Schon wenige Sekunden vor dem Abpfiff hatten die ersten Anhänger den Innenraum geentert. Als es dann tatsächlich vorbei war, wurde der Rasen von den Massen gestürmt und das Dach der Trainerbank zur Partyzone. Als erstes hatten Tom Rothe und Kapitän Philipp Sander die Stahlkonstruktion erklommen, die in den Minuten danach unter den hüpfenden KSV-Profis mindestens einer ebenso harten Belastungsprobe unterzogen wurde wie zuvor die Holstein-Abwehr.

Sander sagte sichtbar bewegt: “Der Anblick vom Dach aus auf die Menschenmenge war überwältigend.
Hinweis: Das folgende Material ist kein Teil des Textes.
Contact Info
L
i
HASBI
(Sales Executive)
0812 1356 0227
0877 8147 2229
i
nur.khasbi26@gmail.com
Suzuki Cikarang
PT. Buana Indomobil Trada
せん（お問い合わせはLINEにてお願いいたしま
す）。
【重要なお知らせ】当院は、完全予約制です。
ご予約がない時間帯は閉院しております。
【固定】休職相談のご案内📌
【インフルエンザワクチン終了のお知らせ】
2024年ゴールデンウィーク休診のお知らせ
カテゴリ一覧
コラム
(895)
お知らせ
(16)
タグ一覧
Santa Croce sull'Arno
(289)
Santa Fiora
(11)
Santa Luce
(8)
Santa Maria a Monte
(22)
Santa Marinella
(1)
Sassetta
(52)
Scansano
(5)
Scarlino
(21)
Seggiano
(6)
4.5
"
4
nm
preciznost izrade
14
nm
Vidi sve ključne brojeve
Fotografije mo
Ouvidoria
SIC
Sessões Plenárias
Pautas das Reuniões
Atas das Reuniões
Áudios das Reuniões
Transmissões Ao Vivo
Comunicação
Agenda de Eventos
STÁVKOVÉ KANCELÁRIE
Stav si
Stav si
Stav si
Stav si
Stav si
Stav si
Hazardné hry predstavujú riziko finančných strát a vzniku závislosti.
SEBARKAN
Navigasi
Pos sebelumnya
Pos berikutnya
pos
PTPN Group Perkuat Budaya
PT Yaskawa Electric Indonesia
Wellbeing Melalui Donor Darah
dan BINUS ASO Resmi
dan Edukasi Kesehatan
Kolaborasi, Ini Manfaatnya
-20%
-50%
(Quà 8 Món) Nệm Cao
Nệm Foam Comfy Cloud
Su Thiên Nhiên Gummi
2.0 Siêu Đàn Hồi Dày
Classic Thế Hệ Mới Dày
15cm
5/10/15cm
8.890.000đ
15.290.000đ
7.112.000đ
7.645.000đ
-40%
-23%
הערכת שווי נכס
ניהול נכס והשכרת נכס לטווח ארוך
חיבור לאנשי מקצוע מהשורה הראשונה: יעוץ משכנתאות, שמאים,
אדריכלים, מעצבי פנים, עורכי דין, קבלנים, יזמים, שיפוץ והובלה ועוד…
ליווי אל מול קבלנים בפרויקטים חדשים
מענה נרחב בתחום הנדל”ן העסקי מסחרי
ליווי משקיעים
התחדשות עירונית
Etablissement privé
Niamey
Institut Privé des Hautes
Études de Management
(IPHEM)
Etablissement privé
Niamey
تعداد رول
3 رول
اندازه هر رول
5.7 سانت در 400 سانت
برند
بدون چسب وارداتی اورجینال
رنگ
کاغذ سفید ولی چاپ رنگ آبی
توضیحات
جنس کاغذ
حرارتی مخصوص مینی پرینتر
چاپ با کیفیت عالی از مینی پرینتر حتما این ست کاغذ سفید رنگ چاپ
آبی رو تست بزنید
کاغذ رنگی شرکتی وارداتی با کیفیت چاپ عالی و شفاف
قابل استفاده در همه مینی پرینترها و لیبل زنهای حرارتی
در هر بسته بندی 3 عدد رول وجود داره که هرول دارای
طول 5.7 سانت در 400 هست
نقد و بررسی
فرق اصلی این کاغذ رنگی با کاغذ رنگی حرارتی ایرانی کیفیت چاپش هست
Ich weiß nicht, ob ich so etwas in meiner Karriere nochmal erleben werde.” Lewis Holtby hat schon vieles erlebt in seiner bewegten Laufbahn, am späten Samstagabend aber rang der weit gereiste Routinier zunächst ebenfalls nach Worten und fand dann die passenden für Holsteins Geschichte: “Ich bin stolz und dankbar, Teil dieses historischen Erfolgs für dieses Bundesland zu sein.”
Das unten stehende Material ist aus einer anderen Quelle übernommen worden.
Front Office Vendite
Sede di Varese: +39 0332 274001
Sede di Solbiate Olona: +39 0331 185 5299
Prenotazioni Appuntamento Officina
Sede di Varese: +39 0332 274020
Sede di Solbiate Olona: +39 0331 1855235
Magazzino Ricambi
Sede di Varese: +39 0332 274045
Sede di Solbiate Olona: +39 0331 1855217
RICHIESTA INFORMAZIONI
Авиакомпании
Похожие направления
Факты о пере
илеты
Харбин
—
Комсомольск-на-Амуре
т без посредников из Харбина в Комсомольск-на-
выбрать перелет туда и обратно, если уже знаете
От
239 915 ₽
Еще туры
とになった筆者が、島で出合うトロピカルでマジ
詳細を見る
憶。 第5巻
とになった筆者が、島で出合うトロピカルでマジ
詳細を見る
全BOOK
Demut und Dankbarkeit sind Grundelemente des Kieler Höhenflugs. Und harte Arbeit. Die war auch gegen beeindruckende Düsseldorfer gefragt. Dazu war Holstein mit dem Glück im Bunde, dass Schiedsrichter Sven Jablonski das Handspiel von Patrick Erras nach vier Minuten nicht mit dem fälligen Elfmeter und der Roten Karte ahndete. “Es war ein schweres Stück Arbeit”, gestand Sander und sah die Partie als sinnbildlich für die gesamte Spielzeit an, die mit einem gewaltigen Umbruch begann und mit dem Aufstieg endet.

Rosenbooms Einsatz “beispielhaft”

“Wir wussten im Sommer nicht ganz, wo wir von der individuellen Klasse her stehen”, sagte Sander, “aber wir waren vom ersten Tag an bereit, hart zu arbeiten, hatten einen unfassbaren Zusammenhalt, haben immer alles reingeworfen”.

Der Zusammenhalt half auch, Widerstände zu überwinden. Etwa zu Beginn der Rückrunde, als Holstein eine komplette Achse, bestehend aus Sander, Benedikt Pichler und Fiete Arp weggebrochen war. Oder auch am Samstag, als sich kurzfristig Eckpfeiler Timo Becker verletzt abgemeldet hatte und durch Youngster Lasse Rosenboom ersetzt wurde. “Das”, fand auch Aufstiegstrainer Marcel Rapp, “ist beispielhaft, wie Lasse reinkommt und ein Riesenspiel macht”.

Improvisierte PK nach zwei Minuten unterbrochen

Der Badener hatte sich um kurz nach 23 Uhr tatsächlich zu einer improvisierten Pressekonferenz begeben, bereits nach zwei Minuten aber wurde diese von der obligatorischen Bierdusche durch seine Spieler unterbrochen. Seine wichtigste Botschaft: “Das Gefühl ist überwältigend.”

Auch er blickte im Moment des großen Triumphes auf den vergangenen Sommer und die gewaltigen personellen Umbaumaßnahmen zurück. “Wir hatten direkt ein gutes Gefühl, als wir diesen Kader zusammengestellt hatten. Aber natürlich haben wir zu diesem Zeitpunkt nicht erwarten können, dass wir am 33. Spieltag aufsteigen.”

Seit Samstag besteht darüber Gewissheit, und Zweifel daran, dass der Aufstieg verdient ist, ließ auch Daniel Thioune nicht aufkommen, obwohl der Fortuna-Trainer drauf und dran war, die Kieler Feier mit seiner Mannschaft zu verhindern oder mindestens aufzuschieben: “Wenn man die gesamte Saison von Holstein betrachtet, dann ist dieser Aufstieg absolut verdient.”